Manufacturing jobs are growing in New Jersey, though some companies struggle to find enough skilled employees.
That was one theme at the “Driving Business Through Sustainability” event hosted by the manufacturing, distribution and logistics services group at WithumSmith+Brown, the Morris County Chamber of Commerce, the Somerset County Business Partnership and the New Jersey Manufacturing Extension Program. More than 100 people attended the forum at the Madison Hotel in Morristown.
Columbia University Professor William Russell, a principal of sustainability management consulting at company Transitioning to Green, said he has seen the lifecycle of manufacturing.
“We have only one planet and we are doing a lot of damage to the planet,” Russell said.
Threats to manufacturing are that companies lack financial slack.
“The first down-turn in the economy they go bankrupt,” Russell said.
Jim Hannan, a partner and practice leader in manufacturing, distribution and logistics at WithumSmith+Brown, said the roots of Somerset and Morris counties are in manufacturing.
“Manufacturing has never really left this area,” he said.
Manufacturing companies conduct business with companies related to wholesale, distribution, logistics, law firms, banks and accounting firms.
“These are high-paying technology-driven jobs,” Hannan said. “We are seeing a lot of insourcing.”
New Jersey Manufacturing Extension Program Executive Director John Kennedy said NJMEP is part of a national network. It employs manufacturing experts who consult companies and drive training.
“Most of us thought New Jersey manufacturing was dead,” Kennedy said. “The problem is they forgot to tell more than 11,000 manufacturing companies in New Jersey … Everything you touch, drive in and fly in is manufactured. Part of the problem in New Jersey is we trash-talk ourselves.”
In visiting other states, Kennedy hears people belittle New Jersey. If they can beat New Jersey in home value, per capita income and public schools, go ahead, Kennedy said.
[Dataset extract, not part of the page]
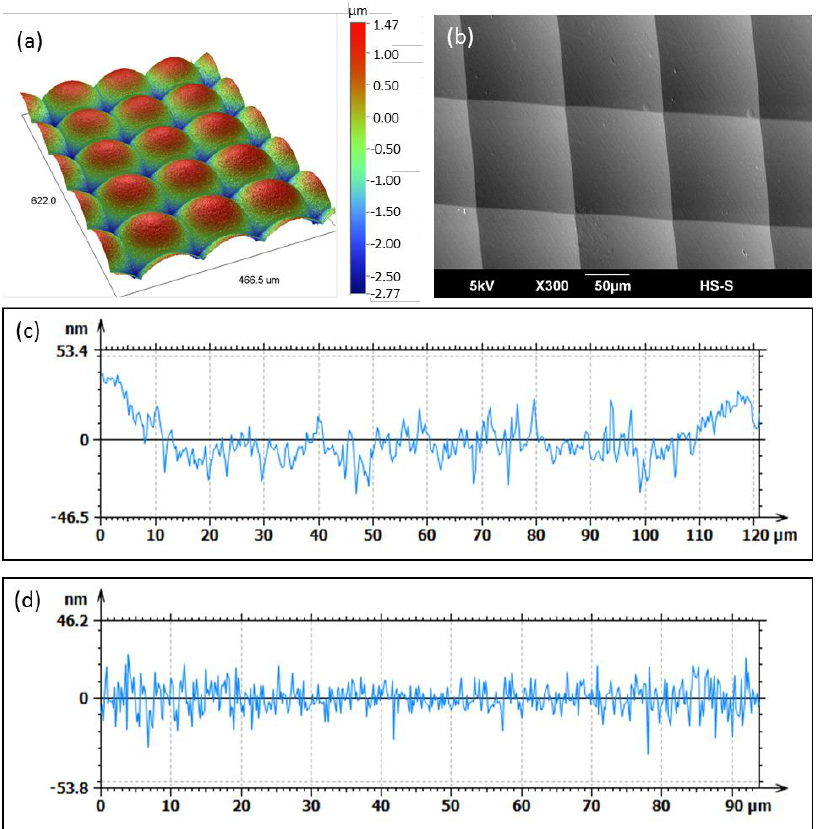
Figure 10. ( a ) WLI measurement of the molded microlenses; ( b ) SEM image of the molded MLA; ( c ) Form deviation from a 1 mm radius measured with Mitaka MLP-3; ( d ) Roughness measurement by WLI with Ra = 6 nm.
Manufacturers need everything that every other business has, Kennedy said. Education and vendors have to understand the industry, he said.
Every week Kennedy hears from manufacturing companies in New Jersey who are being offered incentives from representatives of other states to move there.
Somerset County Business Partnership CEO Michael Kerwin grew up in Dunellen and thinks New Jersey is long past due to reconnect with its manufacturing heritage by playing offense.
“Bridgewater and Parsippany lead the pack in manufacturing jobs,” Kerwin said. “I think our states’ policies should support where the jobs are.”
Somerset County has a building dedicated to teaching employers how to get a manufacturing job, Kerwin said.
Paul Boudreau, president of the Morris County Chamber of Commerce, said manufacturing companies want to expand.
“We have small and large manufacturers,” Boudreau said. “We are very fortunate. Yet at the same time, we have challenges. We are not a low-cost state.”